Directive: All of the data that follows should be retyped exactly as it appears.

┌─ Exercise data

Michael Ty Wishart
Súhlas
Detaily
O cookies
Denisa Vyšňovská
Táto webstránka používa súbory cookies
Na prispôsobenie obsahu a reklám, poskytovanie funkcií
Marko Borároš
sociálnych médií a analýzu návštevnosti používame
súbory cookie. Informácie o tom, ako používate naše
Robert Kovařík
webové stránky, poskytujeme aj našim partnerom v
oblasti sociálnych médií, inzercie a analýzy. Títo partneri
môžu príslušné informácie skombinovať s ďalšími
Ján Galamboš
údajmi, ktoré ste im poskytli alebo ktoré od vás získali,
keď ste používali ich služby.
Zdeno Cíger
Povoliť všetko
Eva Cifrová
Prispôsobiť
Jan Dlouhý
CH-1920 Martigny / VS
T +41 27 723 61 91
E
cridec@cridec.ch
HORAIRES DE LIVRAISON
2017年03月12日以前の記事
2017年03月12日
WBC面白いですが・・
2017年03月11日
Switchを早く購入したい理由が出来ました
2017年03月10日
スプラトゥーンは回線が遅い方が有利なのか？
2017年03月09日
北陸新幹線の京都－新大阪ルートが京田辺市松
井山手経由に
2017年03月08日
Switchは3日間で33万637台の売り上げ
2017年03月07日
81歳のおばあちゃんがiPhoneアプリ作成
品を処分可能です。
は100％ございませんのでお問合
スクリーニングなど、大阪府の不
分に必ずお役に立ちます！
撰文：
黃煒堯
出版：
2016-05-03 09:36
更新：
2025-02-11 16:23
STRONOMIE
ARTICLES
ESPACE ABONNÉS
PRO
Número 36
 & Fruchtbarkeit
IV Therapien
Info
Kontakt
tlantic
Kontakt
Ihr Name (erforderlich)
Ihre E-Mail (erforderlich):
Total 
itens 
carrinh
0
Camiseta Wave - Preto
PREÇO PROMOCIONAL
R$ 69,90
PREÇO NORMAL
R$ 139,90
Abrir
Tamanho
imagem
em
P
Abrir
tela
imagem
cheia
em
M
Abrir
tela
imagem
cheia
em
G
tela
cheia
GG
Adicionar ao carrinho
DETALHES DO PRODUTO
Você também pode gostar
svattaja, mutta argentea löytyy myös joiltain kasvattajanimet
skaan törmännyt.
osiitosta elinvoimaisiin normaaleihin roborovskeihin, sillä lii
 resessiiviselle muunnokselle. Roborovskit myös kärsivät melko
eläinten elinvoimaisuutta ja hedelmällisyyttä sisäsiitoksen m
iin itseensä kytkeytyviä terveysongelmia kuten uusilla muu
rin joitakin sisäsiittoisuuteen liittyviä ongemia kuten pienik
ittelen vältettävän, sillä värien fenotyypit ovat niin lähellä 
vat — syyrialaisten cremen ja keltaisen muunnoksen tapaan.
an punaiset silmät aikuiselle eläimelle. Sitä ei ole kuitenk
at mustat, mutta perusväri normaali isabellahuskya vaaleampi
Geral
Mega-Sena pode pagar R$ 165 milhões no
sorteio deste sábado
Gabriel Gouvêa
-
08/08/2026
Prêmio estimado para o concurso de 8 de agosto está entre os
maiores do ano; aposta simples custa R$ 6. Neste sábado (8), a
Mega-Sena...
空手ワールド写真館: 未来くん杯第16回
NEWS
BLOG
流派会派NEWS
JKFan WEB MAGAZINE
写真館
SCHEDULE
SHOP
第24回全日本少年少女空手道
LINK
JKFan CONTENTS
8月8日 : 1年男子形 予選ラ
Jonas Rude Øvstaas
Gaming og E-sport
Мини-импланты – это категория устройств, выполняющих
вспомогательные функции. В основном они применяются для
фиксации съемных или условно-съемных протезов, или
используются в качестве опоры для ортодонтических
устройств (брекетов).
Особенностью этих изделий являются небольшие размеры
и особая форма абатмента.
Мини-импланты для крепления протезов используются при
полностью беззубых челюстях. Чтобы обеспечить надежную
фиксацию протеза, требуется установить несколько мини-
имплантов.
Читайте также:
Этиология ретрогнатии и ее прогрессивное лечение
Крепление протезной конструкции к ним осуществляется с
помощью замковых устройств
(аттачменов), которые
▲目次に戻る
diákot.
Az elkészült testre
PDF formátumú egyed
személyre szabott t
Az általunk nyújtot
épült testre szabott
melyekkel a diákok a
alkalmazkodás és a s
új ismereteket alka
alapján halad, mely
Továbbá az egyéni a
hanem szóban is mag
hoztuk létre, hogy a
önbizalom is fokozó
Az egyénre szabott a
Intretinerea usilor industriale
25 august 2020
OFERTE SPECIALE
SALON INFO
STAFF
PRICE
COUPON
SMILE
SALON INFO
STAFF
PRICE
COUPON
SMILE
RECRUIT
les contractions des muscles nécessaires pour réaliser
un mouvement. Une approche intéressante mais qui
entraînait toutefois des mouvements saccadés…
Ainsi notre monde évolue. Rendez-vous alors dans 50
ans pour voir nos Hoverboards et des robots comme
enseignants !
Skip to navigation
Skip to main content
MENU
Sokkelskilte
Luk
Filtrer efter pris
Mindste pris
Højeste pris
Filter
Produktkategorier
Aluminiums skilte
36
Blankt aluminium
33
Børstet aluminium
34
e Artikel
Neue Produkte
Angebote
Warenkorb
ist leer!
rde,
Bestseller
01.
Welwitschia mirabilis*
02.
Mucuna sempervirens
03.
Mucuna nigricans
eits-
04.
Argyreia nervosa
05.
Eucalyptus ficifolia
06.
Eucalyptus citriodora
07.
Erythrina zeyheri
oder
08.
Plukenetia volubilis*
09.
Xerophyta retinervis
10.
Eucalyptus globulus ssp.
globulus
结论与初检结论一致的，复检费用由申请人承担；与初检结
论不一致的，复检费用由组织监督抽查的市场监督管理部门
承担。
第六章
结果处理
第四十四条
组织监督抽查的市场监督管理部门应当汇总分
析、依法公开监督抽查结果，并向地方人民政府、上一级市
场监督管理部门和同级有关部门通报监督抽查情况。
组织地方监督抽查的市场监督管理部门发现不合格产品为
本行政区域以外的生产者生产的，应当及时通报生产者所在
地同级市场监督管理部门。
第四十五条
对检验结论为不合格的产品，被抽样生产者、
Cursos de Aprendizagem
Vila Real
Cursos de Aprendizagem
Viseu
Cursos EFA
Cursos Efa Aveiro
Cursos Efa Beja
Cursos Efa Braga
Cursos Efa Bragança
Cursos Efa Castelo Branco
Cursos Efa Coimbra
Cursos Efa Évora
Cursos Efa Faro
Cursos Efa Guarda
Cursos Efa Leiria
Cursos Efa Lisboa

└─

Answer to this task:
Michael Ty Wishart
Súhlas
Detaily
O cookies
Denisa Vyšňovská
Táto webstránka používa súbory cookies
Na prispôsobenie obsahu a reklám, poskytovanie funkcií
Marko Borároš
sociálnych médií a analýzu návštevnosti používame
súbory cookie. Informácie o tom, ako používate naše
Robert Kovařík
webové stránky, poskytujeme aj našim partnerom v
oblasti sociálnych médií, inzercie a analýzy. Títo partneri
môžu príslušné informácie skombinovať s ďalšími
Ján Galamboš
údajmi, ktoré ste im poskytli alebo ktoré od vás získali,
keď ste používali ich služby.
Zdeno Cíger
Povoliť všetko
Eva Cifrová
Prispôsobiť
Jan Dlouhý
CH-1920 Martigny / VS
T +41 27 723 61 91
E
cridec@cridec.ch
HORAIRES DE LIVRAISON
2017年03月12日以前の記事
2017年03月12日
WBC面白いですが・・
2017年03月11日
Switchを早く購入したい理由が出来ました
2017年03月10日
スプラトゥーンは回線が遅い方が有利なのか？
2017年03月09日
北陸新幹線の京都－新大阪ルートが京田辺市松
井山手経由に
2017年03月08日
Switchは3日間で33万637台の売り上げ
2017年03月07日
81歳のおばあちゃんがiPhoneアプリ作成
品を処分可能です。
は100％ございませんのでお問合
スクリーニングなど、大阪府の不
分に必ずお役に立ちます！
撰文：
黃煒堯
出版：
2016-05-03 09:36
更新：
2025-02-11 16:23
STRONOMIE
ARTICLES
ESPACE ABONNÉS
PRO
Número 36
 & Fruchtbarkeit
IV Therapien
Info
Kontakt
tlantic
Kontakt
Ihr Name (erforderlich)
Ihre E-Mail (erforderlich):
Total 
itens 
carrinh
0
Camiseta Wave - Preto
PREÇO PROMOCIONAL
R$ 69,90
PREÇO NORMAL
R$ 139,90
Abrir
Tamanho
imagem
em
P
Abrir
tela
imagem
cheia
em
M
Abrir
tela
imagem
cheia
em
G
tela
cheia
GG
Adicionar ao carrinho
DETALHES DO PRODUTO
Você também pode gostar
svattaja, mutta argentea löytyy myös joiltain kasvattajanimet
skaan törmännyt.
osiitosta elinvoimaisiin normaaleihin roborovskeihin, sillä lii
 resessiiviselle muunnokselle. Roborovskit myös kärsivät melko
eläinten elinvoimaisuutta ja hedelmällisyyttä sisäsiitoksen m
iin itseensä kytkeytyviä terveysongelmia kuten uusilla muu
rin joitakin sisäsiittoisuuteen liittyviä ongemia kuten pienik
ittelen vältettävän, sillä värien fenotyypit ovat niin lähellä 
vat — syyrialaisten cremen ja keltaisen muunnoksen tapaan.
an punaiset silmät aikuiselle eläimelle. Sitä ei ole kuitenk
at mustat, mutta perusväri normaali isabellahuskya vaaleampi
Geral
Mega-Sena pode pagar R$ 165 milhões no
sorteio deste sábado
Gabriel Gouvêa
-
08/08/2026
Prêmio estimado para o concurso de 8 de agosto está entre os
maiores do ano; aposta simples custa R$ 6. Neste sábado (8), a
Mega-Sena...
空手ワールド写真館: 未来くん杯第16回
NEWS
BLOG
流派会派NEWS
JKFan WEB MAGAZINE
写真館
SCHEDULE
SHOP
第24回全日本少年少女空手道
LINK
JKFan CONTENTS
8月8日 : 1年男子形 予選ラ
Jonas Rude Øvstaas
Gaming og E-sport
Мини-импланты – это категория устройств, выполняющих
вспомогательные функции. В основном они применяются для
фиксации съемных или условно-съемных протезов, или
используются в качестве опоры для ортодонтических
устройств (брекетов).
Особенностью этих изделий являются небольшие размеры
и особая форма абатмента.
Мини-импланты для крепления протезов используются при
полностью беззубых челюстях. Чтобы обеспечить надежную
фиксацию протеза, требуется установить несколько мини-
имплантов.
Читайте также:
Этиология ретрогнатии и ее прогрессивное лечение
Крепление протезной конструкции к ним осуществляется с
помощью замковых устройств
(аттачменов), которые
▲目次に戻る
diákot.
Az elkészült testre
PDF formátumú egyed
személyre szabott t
Az általunk nyújtot
épült testre szabott
melyekkel a diákok a
alkalmazkodás és a s
új ismereteket alka
alapján halad, mely
Továbbá az egyéni a
hanem szóban is mag
hoztuk létre, hogy a
önbizalom is fokozó
Az egyénre szabott a
Intretinerea usilor industriale
25 august 2020
OFERTE SPECIALE
SALON INFO
STAFF
PRICE
COUPON
SMILE
SALON INFO
STAFF
PRICE
COUPON
SMILE
RECRUIT
les contractions des muscles nécessaires pour réaliser
un mouvement. Une approche intéressante mais qui
entraînait toutefois des mouvements saccadés…
Ainsi notre monde évolue. Rendez-vous alors dans 50
ans pour voir nos Hoverboards et des robots comme
enseignants !
Skip to navigation
Skip to main content
MENU
Sokkelskilte
Luk
Filtrer efter pris
Mindste pris
Højeste pris
Filter
Produktkategorier
Aluminiums skilte
36
Blankt aluminium
33
Børstet aluminium
34
e Artikel
Neue Produkte
Angebote
Warenkorb
ist leer!
rde,
Bestseller
01.
Welwitschia mirabilis*
02.
Mucuna sempervirens
03.
Mucuna nigricans
eits-
04.
Argyreia nervosa
05.
Eucalyptus ficifolia
06.
Eucalyptus citriodora
07.
Erythrina zeyheri
oder
08.
Plukenetia volubilis*
09.
Xerophyta retinervis
10.
Eucalyptus globulus ssp.
globulus
结论与初检结论一致的，复检费用由申请人承担；与初检结
论不一致的，复检费用由组织监督抽查的市场监督管理部门
承担。
第六章
结果处理
第四十四条
组织监督抽查的市场监督管理部门应当汇总分
析、依法公开监督抽查结果，并向地方人民政府、上一级市
场监督管理部门和同级有关部门通报监督抽查情况。
组织地方监督抽查的市场监督管理部门发现不合格产品为
本行政区域以外的生产者生产的，应当及时通报生产者所在
地同级市场监督管理部门。
第四十五条
对检验结论为不合格的产品，被抽样生产者、
Cursos de Aprendizagem
Vila Real
Cursos de Aprendizagem
Viseu
Cursos EFA
Cursos Efa Aveiro
Cursos Efa Beja
Cursos Efa Braga
Cursos Efa Bragança
Cursos Efa Castelo Branco
Cursos Efa Coimbra
Cursos Efa Évora
Cursos Efa Faro
Cursos Efa Guarda
Cursos Efa Leiria
Cursos Efa Lisboa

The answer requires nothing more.